# SI630 Homework 2: Word2vec Vector Analysis

*Important Note:* Start this notebook only after you've gotten your word2vec model up and running!

Many NLP packages support working with word embeddings. In this notebook you can work through the various problems assigned in Task 3. We've provided the basic functionality for loading word vectors using [Gensim](https://radimrehurek.com/gensim/models/keyedvectors.html), a good library for learning and using word vectors, and for working with the vectors. 
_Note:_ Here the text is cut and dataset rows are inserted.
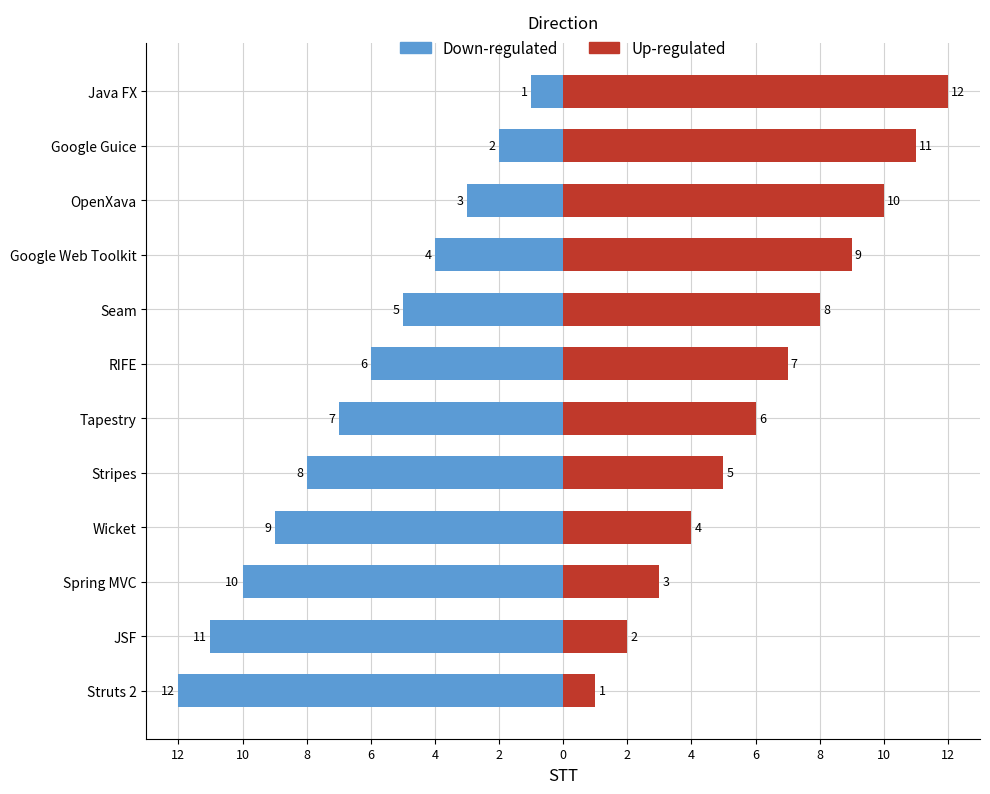

List the series in order of their peak value, highest first.

Up-regulated, Down-regulated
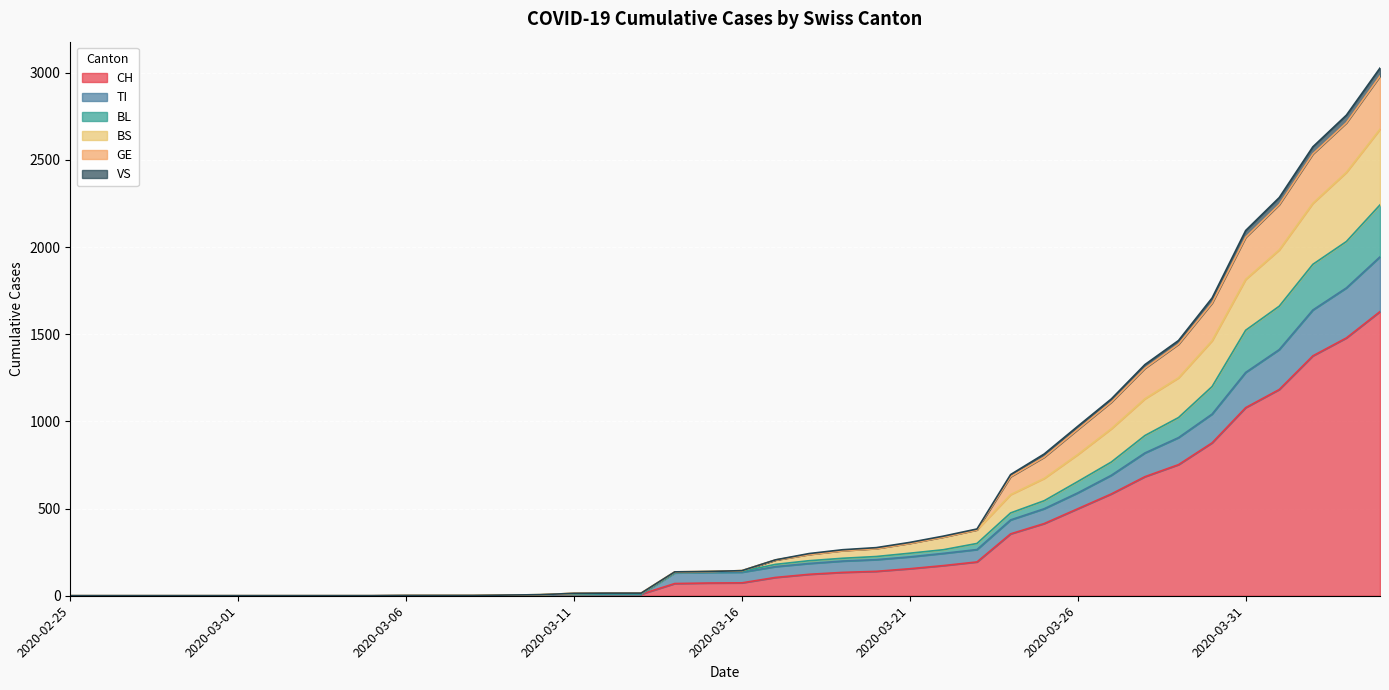

Which category has the highest value in the BL series?

2020-04-04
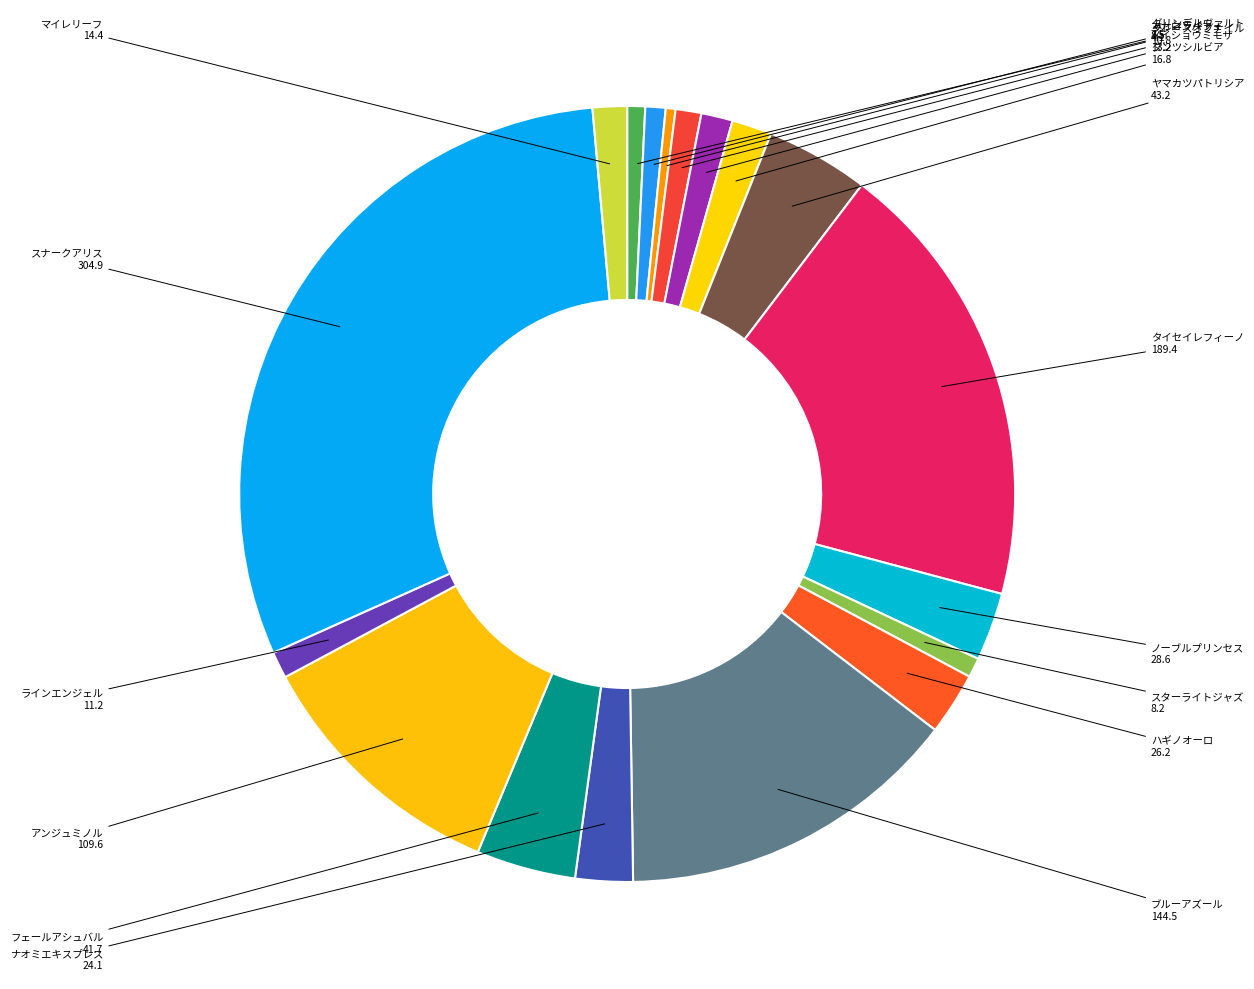

Is there any slice that represents more than half of the pie?

No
One of the fun parts of word vectors is getting a sense of what they learned. Feel free to explore the vectors here! 

In [1]:
from gensim.models import KeyedVectors
from gensim.test.utils import datapath

In [2]:
word_vectors = KeyedVectors.load_word2vec_format('word2vec.kv', binary=False)

In [4]:
word_vectors.similar_by_word("books")

[('novels', 0.8401198983192444),
 ('trilogies', 0.8302552103996277),
 ('volumes', 0.7945647239685059),
 ('offerings', 0.7857593297958374),
 ('comics', 0.7842567563056946),
 ('biographies', 0.782633900642395),
 ('novellas', 0.7824888229370117),
 ("lamb's", 0.7815375328063965),
 ('anthologies', 0.7699565887451172),
 ('westerns', 0.7669244408607483)]

In [10]:
target_words = ["school", "ponder", "positive", "banana", "entrepreneur",
                "enthusiasm", "facilitate", "hierarchy", "illusion", "narcissism"]

for word in target_words:
    print(word + ": " + ", ".join([w[0] for w in word_vectors.most_similar(word)]))
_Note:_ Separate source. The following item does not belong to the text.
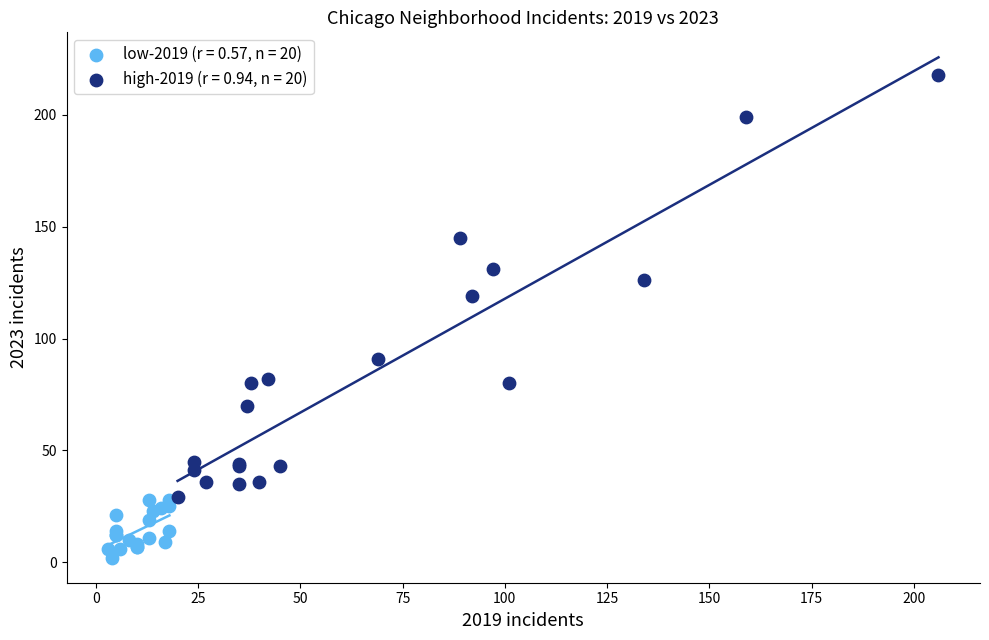

Which series contains the highest Y value?

high-2019 (r = 0.94, n = 20)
school: college, freshman, schoolers, junior, schooler, grad, med, elementary, sophomore, preschool
ponder: bureaucrats, dint, westerners, immaterial, motivates, rationally, encouraged, comforting, deem, heretofore
positive: negative, favorable, constructive, encouraged, ponder, glowing, raving, positively, honest, unbiased
banana: pudding, beef, caramel, blackberry, stroganoff, chips, roast, cookies, chair, advent
entrepreneur: adventurers, adoptees, swimmer, pioneers, doting, pathologist, befriends, senators, wizardry, gymnast
enthusiasm: trajectory, transformative, affirmative, underpinnings, flare, candor, ebb, soul-searching, motivation, manifestations
facilitate: broaden, solidify, hypnosis, counseling, maximize, strict, memorization, guiding, mindfulness, retain
hierarchy: commanders, semitic, degradation, flavored, perpetrators, belittles, drawl, upheavals, statesman, starvation
illusion: permit, situated, sting, culprits, minimizing, befall, migraines, perpetrators, fabricatio

In [11]:
def get_analogy(a, b, c):
    return word_vectors.most_similar(positive=[b, c], negative=[a])[0][0]

In [16]:
get_analogy('team', 'profession', 'soccer')

'practitioner'

In [32]:
get_analogy('color', 'feeling', 'blue')

'depressed'

In [37]:
get_analogy('drink', 'food', 'coffee')

'combo'

In [51]:
get_analogy('justice', 'court', 'lawyer')

'scandal'

In [54]:
get_analogy('soft', 'art', 'paint')

"artist's"

In [56]:
get_analogy('hitler', 'dictator', 'trump')

'naturalist'

- soccer - team + profession = practitioner: 
The analogy could suggest that someone who plays soccer professionally could be thought of as a practitioner of the sport.

- blue - color + feeling = depressed:
I guess the analogy suggests that the feeling of being "blue" is equivalent to feeling "depressed." That makes sense to me.

- coffee - drink + food = combo:
This analogy may work in the context of fast food or restaurant combos, where a combination meal typically includes a main dish, side dish, and drink.

- lawyer - justice + court = scandal:
This word analogy doesn't seem to hold a valid logical connection. While "lawyer" is associated with "justice", and subtracting "justice" could suggest a different element related to the law profession, adding "court" doesn't seem to logically lead to "scandal". 

- paint - soft + art = artisit's: 
This word analogy seems to be valid and makes sense in the context of the English language. "Paint" is typically associated with "art", and subtracting "soft" could suggest a different quality related to painting or art in general. Adding "artist's" seems to be a valid completion of the analogy, as it connects the idea of art with the idea of someone who creates it.